== 読解用抜粋 ==

もくじ
藻場再生の費用は誰が?
藻場造成の経済的効果は非常に高い反面、造成方法が適切でない場合は十分な効果が期待できません。お金は地方自治体や漁協が捻出しております。福岡県宗像市ではクラウドファンディングで資金を確保するような取り組みも行っています。
ただ、なかなか資金が集まらないというのが現状です。藻場再生というのはそんなに簡単にはいかないのです。藻場再生の技術的な問題だけでなく、資金の問題は非常に大きくなっています。
藻場再生を通して、地域の漁業を維持し、伝統的な海女の事業を維持することにも貢献しているのです。
藻場再生では何をしている?
藻場再生の方法はその状況によって異なることがあります。福岡県宗像市では鐘崎磯根においては藻を食べるウニ(ガンガゼ)を駆除したり、稚貝を放流したりしています。
このことで、藻場を回復させ、水産資源を守る取り組みを続けていますが、昔のようにはアワビ等が昔のようにたくさん捕れなくなっているのが現状です。
この藻場再生の動きを続けていくことで、少しでも水産資源を守ることが漁業を守ることでもあるので続ける必要があるのです。
藻場再生の取り組みの成功事例
岡山県日生町の種まきによるアマモ場再生
岡山県備前市日生町では、アマモ場再生のための取り組みが長年にわたり進められています。アマモは「海のゆりかご」と呼ばれ、浅海域の生態系を支える重要な存在です。しかし、沿岸部の開発や環境の変化により減少が進んでいます。この地域では1979年からアマモの基礎研究が始まり、漁業者や地元住民と連携して種まきを実施する活動へと繋がりました。 特に、種子の発芽促進技術の確立や移植基盤の開発により、発芽率や定着率を大幅に向上させることが可能になりました。この技術革新によって、再生されたアマモ場はCO2吸収量の増加や漁場の改善をもたらし、環境保全と漁業振興の両立を実現しています。こうした藻場再生の実例は、ブルーカーボンの可能性を示す良いモデルとして注目されています。

===

作業項目 1 - 次の (a)〜(c) が藻場再生の文章の内容と合うかどうか、それぞれ「はい」か「いいえ」で答え、判断の根拠となる本文の語句をそのまま引用せよ。(a) 宗像市ではクラウドファンディングで資金を確保する取り組みも行われている。(b) 日生町でのアマモの基礎研究は1990年に始まった。(c) 鐘崎磯根では藻を食べるウニを駆除している。
作業項目 2 - 藻場再生の文章によると、アマモは何と呼ばれているか。

== 対象データ ==

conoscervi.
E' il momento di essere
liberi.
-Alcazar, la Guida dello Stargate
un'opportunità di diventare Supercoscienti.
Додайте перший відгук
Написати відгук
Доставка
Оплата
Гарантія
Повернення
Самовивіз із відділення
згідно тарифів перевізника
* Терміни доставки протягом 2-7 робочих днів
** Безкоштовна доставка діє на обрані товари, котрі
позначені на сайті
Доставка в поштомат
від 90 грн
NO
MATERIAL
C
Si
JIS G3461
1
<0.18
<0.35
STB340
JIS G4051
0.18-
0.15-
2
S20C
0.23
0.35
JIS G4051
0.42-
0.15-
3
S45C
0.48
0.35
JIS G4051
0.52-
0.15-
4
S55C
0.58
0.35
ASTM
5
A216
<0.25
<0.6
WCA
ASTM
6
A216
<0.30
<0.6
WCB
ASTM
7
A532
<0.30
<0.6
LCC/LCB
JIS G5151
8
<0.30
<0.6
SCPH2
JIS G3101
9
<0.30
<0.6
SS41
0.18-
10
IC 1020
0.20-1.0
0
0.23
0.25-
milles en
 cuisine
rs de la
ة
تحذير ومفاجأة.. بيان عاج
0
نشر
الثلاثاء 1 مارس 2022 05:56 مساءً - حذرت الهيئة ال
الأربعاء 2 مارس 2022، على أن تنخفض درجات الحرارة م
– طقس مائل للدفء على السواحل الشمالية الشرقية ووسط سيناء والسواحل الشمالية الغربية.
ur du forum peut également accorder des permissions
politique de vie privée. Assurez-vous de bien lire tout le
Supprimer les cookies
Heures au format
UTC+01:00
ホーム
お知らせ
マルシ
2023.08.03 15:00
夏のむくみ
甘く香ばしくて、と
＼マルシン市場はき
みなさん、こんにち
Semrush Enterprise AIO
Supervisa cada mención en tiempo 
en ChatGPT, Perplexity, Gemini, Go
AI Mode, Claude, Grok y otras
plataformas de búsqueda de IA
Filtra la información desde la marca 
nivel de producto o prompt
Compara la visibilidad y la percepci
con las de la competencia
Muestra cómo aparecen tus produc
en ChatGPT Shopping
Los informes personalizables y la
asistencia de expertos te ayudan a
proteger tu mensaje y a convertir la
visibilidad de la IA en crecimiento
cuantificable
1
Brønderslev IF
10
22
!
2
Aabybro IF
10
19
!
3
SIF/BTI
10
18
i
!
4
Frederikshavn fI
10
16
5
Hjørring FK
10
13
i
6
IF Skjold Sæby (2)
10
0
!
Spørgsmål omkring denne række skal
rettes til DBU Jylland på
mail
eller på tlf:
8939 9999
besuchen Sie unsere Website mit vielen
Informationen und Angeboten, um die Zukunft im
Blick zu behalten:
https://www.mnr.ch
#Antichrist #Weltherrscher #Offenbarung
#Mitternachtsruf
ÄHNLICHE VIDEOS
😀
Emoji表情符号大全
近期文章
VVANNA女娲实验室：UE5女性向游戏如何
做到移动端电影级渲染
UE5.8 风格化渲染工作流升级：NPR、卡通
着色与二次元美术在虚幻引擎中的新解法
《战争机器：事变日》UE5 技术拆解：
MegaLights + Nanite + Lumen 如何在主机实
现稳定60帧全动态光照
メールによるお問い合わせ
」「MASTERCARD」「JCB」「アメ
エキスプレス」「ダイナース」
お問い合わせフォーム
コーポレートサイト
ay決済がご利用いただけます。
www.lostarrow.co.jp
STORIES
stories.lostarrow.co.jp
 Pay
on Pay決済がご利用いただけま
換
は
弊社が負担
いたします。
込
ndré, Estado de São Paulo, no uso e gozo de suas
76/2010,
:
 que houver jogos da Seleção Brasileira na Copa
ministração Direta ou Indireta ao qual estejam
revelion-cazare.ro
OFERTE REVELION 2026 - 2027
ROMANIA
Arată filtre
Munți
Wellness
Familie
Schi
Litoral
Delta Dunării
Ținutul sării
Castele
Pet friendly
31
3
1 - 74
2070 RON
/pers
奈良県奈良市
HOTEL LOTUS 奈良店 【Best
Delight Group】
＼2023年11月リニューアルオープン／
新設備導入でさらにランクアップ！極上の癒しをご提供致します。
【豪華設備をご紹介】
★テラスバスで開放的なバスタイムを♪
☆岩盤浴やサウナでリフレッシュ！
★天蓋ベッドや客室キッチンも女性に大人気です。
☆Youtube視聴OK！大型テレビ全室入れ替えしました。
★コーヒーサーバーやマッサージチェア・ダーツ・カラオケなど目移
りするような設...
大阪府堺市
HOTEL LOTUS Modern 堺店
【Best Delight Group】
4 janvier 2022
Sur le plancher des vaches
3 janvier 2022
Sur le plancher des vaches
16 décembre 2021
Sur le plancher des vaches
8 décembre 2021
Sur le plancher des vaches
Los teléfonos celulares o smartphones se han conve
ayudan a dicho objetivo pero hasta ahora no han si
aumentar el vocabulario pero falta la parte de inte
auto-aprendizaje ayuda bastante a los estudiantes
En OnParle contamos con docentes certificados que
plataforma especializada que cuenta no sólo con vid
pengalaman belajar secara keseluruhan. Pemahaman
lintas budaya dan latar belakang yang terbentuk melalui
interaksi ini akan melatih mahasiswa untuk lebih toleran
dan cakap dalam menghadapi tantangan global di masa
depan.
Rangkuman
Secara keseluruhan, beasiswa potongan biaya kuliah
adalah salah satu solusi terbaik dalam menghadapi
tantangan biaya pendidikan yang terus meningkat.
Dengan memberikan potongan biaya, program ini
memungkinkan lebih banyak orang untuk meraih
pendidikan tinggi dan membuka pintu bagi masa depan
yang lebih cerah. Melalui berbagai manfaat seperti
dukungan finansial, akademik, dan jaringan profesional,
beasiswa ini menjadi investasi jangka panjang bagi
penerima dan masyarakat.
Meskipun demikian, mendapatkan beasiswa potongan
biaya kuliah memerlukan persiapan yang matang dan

===

解答 1 -
(a) はい。「福岡県宗像市ではクラウドファンディングで資金を確保するような取り組みも行っています」
(b) いいえ。「この地域では1979年からアマモの基礎研究が始まり」
(c) はい。「鐘崎磯根においては藻を食べるウニ(ガンガゼ)を駆除したり」

解答 2 - 「海のゆりかご」と呼ばれている。